The model only accepts a fixed batch size. To use the same weights and a different model, we need to rebuild the model and restore the weights from the checkpoint.

!ls {checkpoint_dir}
checkpoint          ckpt-4.index
ckpt-1.data-00000-of-00001  ckpt-5.data-00000-of-00001
ckpt-1.index            ckpt-5.index
ckpt-2.data-00000-of-00001  ckpt-6.data-00000-of-00001
ckpt-2.index            ckpt-6.index
ckpt-3.data-00000-of-00001  ckpt-7.data-00000-of-00001
ckpt-3.index            ckpt-7.index
ckpt-4.data-00000-of-00001
tf.train.latest_checkpoint(checkpoint_dir)
'./training_checkpoints/ckpt-7'
model = Model(vocab_size, embedding_dim, units)

checkpoint = tf.train.Checkpoint(model=model)
checkpoint.restore(tf.train.latest_checkpoint(checkpoint_dir))

model.build(tf.TensorShape([1, None]))

Generate text using our trained model

The following code block generates the text:

  • Start by choosing a start string, initializing the hidden state and setting the number of characters to generate.

  • Get the predictions using the start string and the hidden state.

  • Then, use a multinomial distribution to calculate the index of the predicted character—use this predicted character as our next input to the model.

  • The hidden state returned by the model is fed back into the model so that it now has more context, instead than only one word.

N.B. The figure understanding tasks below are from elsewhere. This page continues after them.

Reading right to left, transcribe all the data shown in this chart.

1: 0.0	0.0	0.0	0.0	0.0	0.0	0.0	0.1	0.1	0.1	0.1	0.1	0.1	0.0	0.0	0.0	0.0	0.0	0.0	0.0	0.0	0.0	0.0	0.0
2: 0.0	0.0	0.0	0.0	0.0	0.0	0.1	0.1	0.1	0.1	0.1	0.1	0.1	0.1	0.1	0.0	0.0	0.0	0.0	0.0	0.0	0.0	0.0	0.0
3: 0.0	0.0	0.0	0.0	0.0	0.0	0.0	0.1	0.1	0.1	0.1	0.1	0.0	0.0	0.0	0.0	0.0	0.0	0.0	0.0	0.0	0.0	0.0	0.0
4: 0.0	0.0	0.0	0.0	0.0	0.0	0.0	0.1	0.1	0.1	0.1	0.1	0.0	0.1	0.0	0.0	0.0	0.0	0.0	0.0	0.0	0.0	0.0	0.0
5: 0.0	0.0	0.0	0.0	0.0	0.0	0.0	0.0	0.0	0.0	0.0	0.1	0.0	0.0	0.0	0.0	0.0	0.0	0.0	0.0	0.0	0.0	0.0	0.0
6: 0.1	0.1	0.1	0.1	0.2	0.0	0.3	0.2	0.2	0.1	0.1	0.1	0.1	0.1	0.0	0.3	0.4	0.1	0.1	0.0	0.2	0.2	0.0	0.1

After predicting the next word, the modified hidden states are again fed back into the model, which is how it learns as it gets more context from the previously predicted words.

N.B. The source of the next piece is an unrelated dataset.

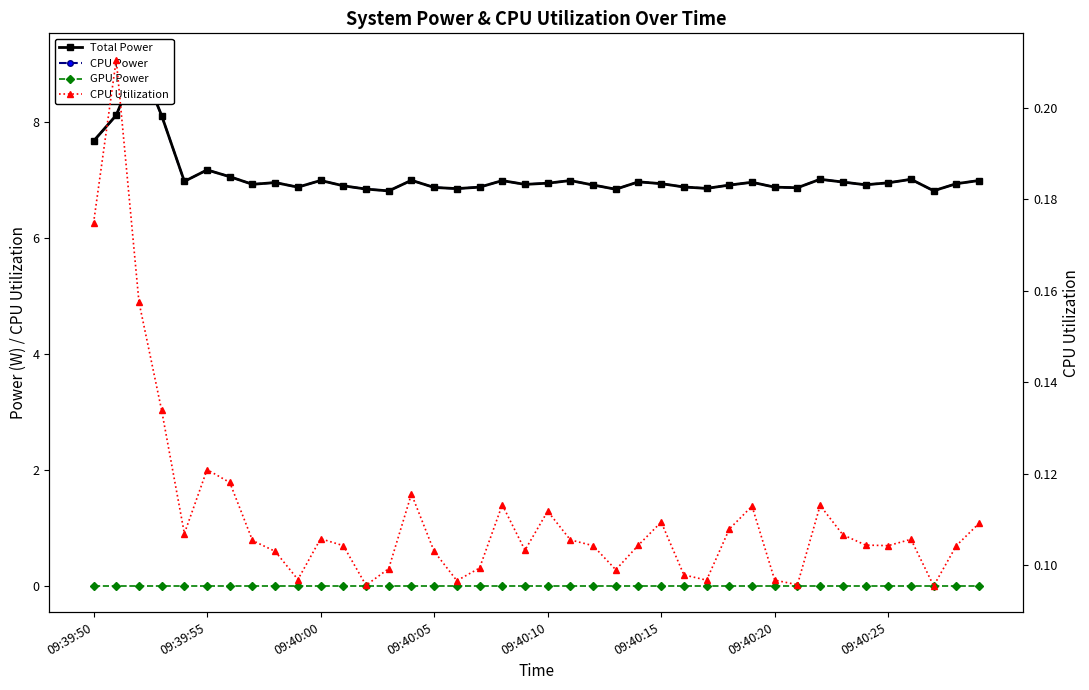

How many interior local valleys does the CPU Power series have?

11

Looking at the generated text, you'll see the model knows when to capitalize, make paragraphs and imitates a Shakespeare-like writing style.

# Evaluation step (generating text using the learned model)

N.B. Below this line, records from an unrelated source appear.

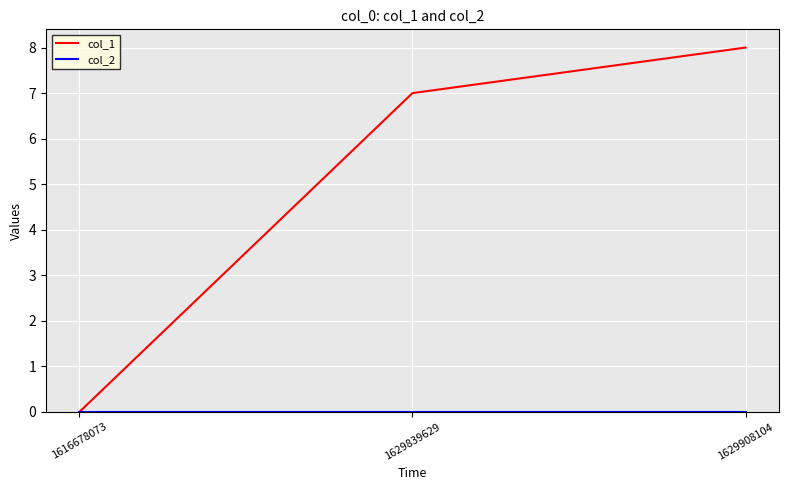

True or false: col_1 has a value of 7 at 1629839629.

True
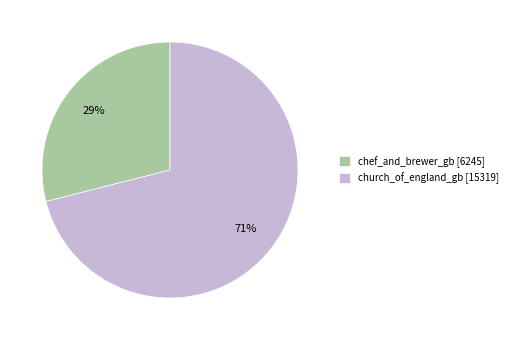

To the nearest percent, what percentage of the pie is chef_and_brewer_gb?

29%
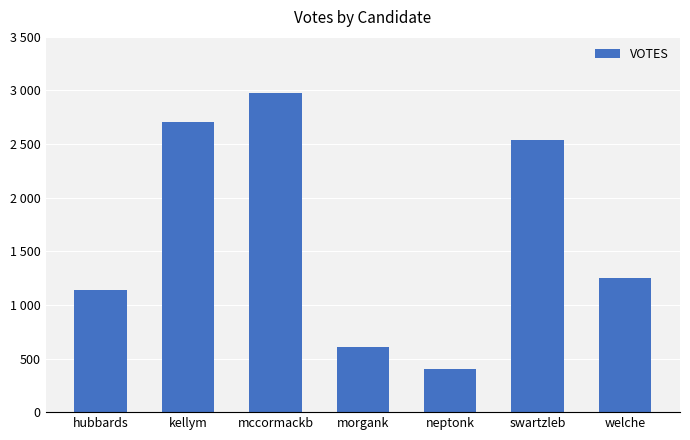

Are the bars horizontal?

No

# Number of characters to generate
num_generate = 1000

# You can change the start string to experiment
start_string = 'Q'

# Converting our start string to numbers (vectorizing) 
input_eval = [char2idx[s] for s in start_string]
input_eval = tf.expand_dims(input_eval, 0)

# Empty string to store our results
text_generated = []

# Low temperatures results in more predictable text.
# Higher temperatures results in more surprising text.
# Experiment to find the best setting.
temperature = 1.0

# Here batch size == 1
model.reset_states()
for i in range(num_generate):
    predictions = model(input_eval)
    # remove the batch dimension
    predictions = tf.squeeze(predictions, 0)

    # using a multinomial distribution to predict the word returned by the model
    predictions = predictions / temperature
    predicted_id = tf.multinomial(predictions, num_samples=1)[-1,0].numpy()
    
    # We pass the predicted word as the next input to the model
    # along with the previous hidden state
    input_eval = tf.expand_dims([predicted_id], 0)
    
    text_generated.append(idx2char[predicted_id])

print (start_string + ''.join(text_generated))
QUEEN MARGARET:
Which one rosts and rotten, courtesy,
And satisfy froot madamity of Verona's; n your grace.

LUCIO:
Some servenes of a kinderness of his proce.
This tiggh twelve long ago.

PARIS:
O discharger, and it join'd
With sovereigning Richmond, and am I lend.

ROMEO:
Ay, if I know the better doth he start all talk of her observe,
And prefer you for my mishes, call them back.

HORTENSIO:
Gaunt'st as sweet as a cockle,
Repair to the name unto the world,
And see horrors; seain her your honour!

Clown:
Give me thy hand.
The wit is but a head for 't.

BIONDELLO:
I do love to her hence,
And that's mine own,
That, if the least of Maria?
May of Camillo tackless cater?

PETRUCHIO:
Well, then, I thank you.

ISABELLA:
My best and like a press'd truer brother!'
With six on blood to thee,
And he's dead, here are they despair:
See thee utto rise and pluck'd thee by the
hangman. My entertainment,
In pestoly right:
Thy fortune I have many fear'd of mortals
How sall hope is in duty the poor I'll 

You can also experiment with a different start character, or try adding another RNN layer to improve the model's accuracy, or adjusting the temperature parameter to generate more or less random predictions.